▶ How to complete this task
The entries are to be repeated exactly, with all pictures omitted.

▶ Supplied data
■ ■ ■ ■ ■ ■ ■
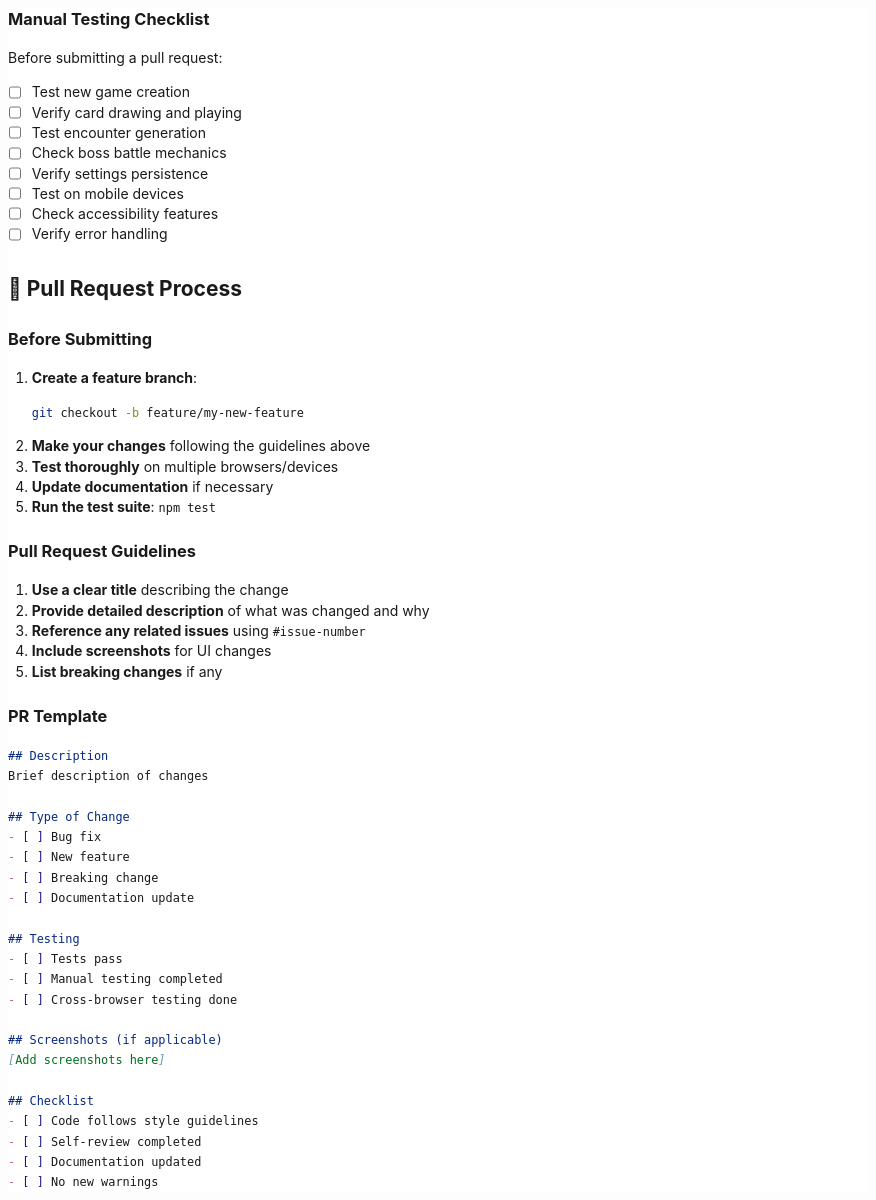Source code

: ### Manual Testing Checklist

Before submitting a pull request:

- [ ] Test new game creation
- [ ] Verify card drawing and playing
- [ ] Test encounter generation
- [ ] Check boss battle mechanics
- [ ] Verify settings persistence
- [ ] Test on mobile devices
- [ ] Check accessibility features
- [ ] Verify error handling

## 📝 Pull Request Process

### Before Submitting

1. **Create a feature branch**:
   ```bash
   git checkout -b feature/my-new-feature
   ```
2. **Make your changes** following the guidelines above
3. **Test thoroughly** on multiple browsers/devices
4. **Update documentation** if necessary
5. **Run the test suite**: `npm test`

### Pull Request Guidelines

1. **Use a clear title** describing the change
2. **Provide detailed description** of what was changed and why
3. **Reference any related issues** using `#issue-number`
4. **Include screenshots** for UI changes
5. **List breaking changes** if any

### PR Template
```markdown
## Description
Brief description of changes

## Type of Change
- [ ] Bug fix
- [ ] New feature
- [ ] Breaking change
- [ ] Documentation update

## Testing
- [ ] Tests pass
- [ ] Manual testing completed
- [ ] Cross-browser testing done

## Screenshots (if applicable)
[Add screenshots here]

## Checklist
- [ ] Code follows style guidelines
- [ ] Self-review completed
- [ ] Documentation updated
- [ ] No new warnings
```
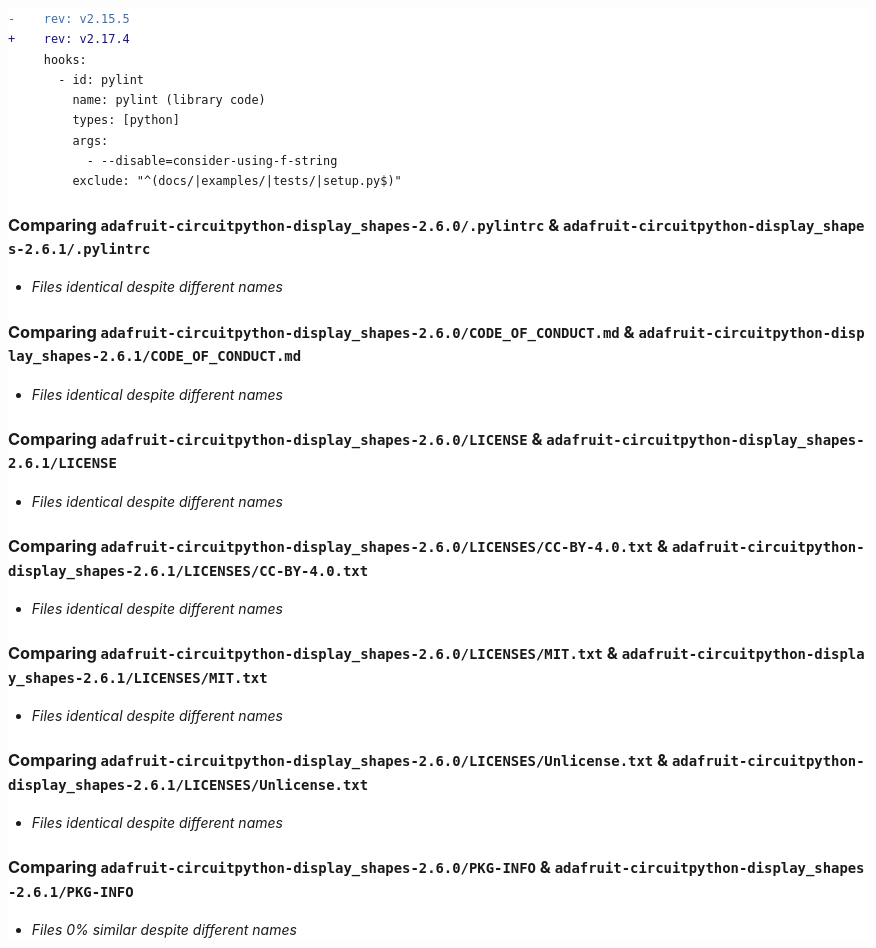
 ```diff
-    rev: v2.15.5
+    rev: v2.17.4
     hooks:
       - id: pylint
         name: pylint (library code)
         types: [python]
         args:
           - --disable=consider-using-f-string
         exclude: "^(docs/|examples/|tests/|setup.py$)"
```

### Comparing `adafruit-circuitpython-display_shapes-2.6.0/.pylintrc` & `adafruit-circuitpython-display_shapes-2.6.1/.pylintrc`

 * *Files identical despite different names*

### Comparing `adafruit-circuitpython-display_shapes-2.6.0/CODE_OF_CONDUCT.md` & `adafruit-circuitpython-display_shapes-2.6.1/CODE_OF_CONDUCT.md`

 * *Files identical despite different names*

### Comparing `adafruit-circuitpython-display_shapes-2.6.0/LICENSE` & `adafruit-circuitpython-display_shapes-2.6.1/LICENSE`

 * *Files identical despite different names*

### Comparing `adafruit-circuitpython-display_shapes-2.6.0/LICENSES/CC-BY-4.0.txt` & `adafruit-circuitpython-display_shapes-2.6.1/LICENSES/CC-BY-4.0.txt`

 * *Files identical despite different names*

### Comparing `adafruit-circuitpython-display_shapes-2.6.0/LICENSES/MIT.txt` & `adafruit-circuitpython-display_shapes-2.6.1/LICENSES/MIT.txt`

 * *Files identical despite different names*

### Comparing `adafruit-circuitpython-display_shapes-2.6.0/LICENSES/Unlicense.txt` & `adafruit-circuitpython-display_shapes-2.6.1/LICENSES/Unlicense.txt`

 * *Files identical despite different names*

### Comparing `adafruit-circuitpython-display_shapes-2.6.0/PKG-INFO` & `adafruit-circuitpython-display_shapes-2.6.1/PKG-INFO`

 * *Files 0% similar despite different names*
■ ■ ■ ■ ■ ■ ■
▶ Solution for this problem
Source code

: ### Manual Testing Checklist

Before submitting a pull request:

- [ ] Test new game creation
- [ ] Verify card drawing and playing
- [ ] Test encounter generation
- [ ] Check boss battle mechanics
- [ ] Verify settings persistence
- [ ] Test on mobile devices
- [ ] Check accessibility features
- [ ] Verify error handling

## 📝 Pull Request Process

### Before Submitting

1. **Create a feature branch**:
   ```bash
   git checkout -b feature/my-new-feature
   ```
2. **Make your changes** following the guidelines above
3. **Test thoroughly** on multiple browsers/devices
4. **Update documentation** if necessary
5. **Run the test suite**: `npm test`

### Pull Request Guidelines

1. **Use a clear title** describing the change
2. **Provide detailed description** of what was changed and why
3. **Reference any related issues** using `#issue-number`
4. **Include screenshots** for UI changes
5. **List breaking changes** if any

### PR Template
```markdown
## Description
Brief description of changes

## Type of Change
- [ ] Bug fix
- [ ] New feature
- [ ] Breaking change
- [ ] Documentation update

## Testing
- [ ] Tests pass
- [ ] Manual testing completed
- [ ] Cross-browser testing done

## Screenshots (if applicable)
[Add screenshots here]

## Checklist
- [ ] Code follows style guidelines
- [ ] Self-review completed
- [ ] Documentation updated
- [ ] No new warnings
```
 ```diff
-    rev: v2.15.5
+    rev: v2.17.4
     hooks:
       - id: pylint
         name: pylint (library code)
         types: [python]
         args:
           - --disable=consider-using-f-string
         exclude: "^(docs/|examples/|tests/|setup.py$)"
```

### Comparing `adafruit-circuitpython-display_shapes-2.6.0/.pylintrc` & `adafruit-circuitpython-display_shapes-2.6.1/.pylintrc`

 * *Files identical despite different names*

### Comparing `adafruit-circuitpython-display_shapes-2.6.0/CODE_OF_CONDUCT.md` & `adafruit-circuitpython-display_shapes-2.6.1/CODE_OF_CONDUCT.md`

 * *Files identical despite different names*

### Comparing `adafruit-circuitpython-display_shapes-2.6.0/LICENSE` & `adafruit-circuitpython-display_shapes-2.6.1/LICENSE`

 * *Files identical despite different names*

### Comparing `adafruit-circuitpython-display_shapes-2.6.0/LICENSES/CC-BY-4.0.txt` & `adafruit-circuitpython-display_shapes-2.6.1/LICENSES/CC-BY-4.0.txt`

 * *Files identical despite different names*

### Comparing `adafruit-circuitpython-display_shapes-2.6.0/LICENSES/MIT.txt` & `adafruit-circuitpython-display_shapes-2.6.1/LICENSES/MIT.txt`

 * *Files identical despite different names*

### Comparing `adafruit-circuitpython-display_shapes-2.6.0/LICENSES/Unlicense.txt` & `adafruit-circuitpython-display_shapes-2.6.1/LICENSES/Unlicense.txt`

 * *Files identical despite different names*

### Comparing `adafruit-circuitpython-display_shapes-2.6.0/PKG-INFO` & `adafruit-circuitpython-display_shapes-2.6.1/PKG-INFO`

 * *Files 0% similar despite different names*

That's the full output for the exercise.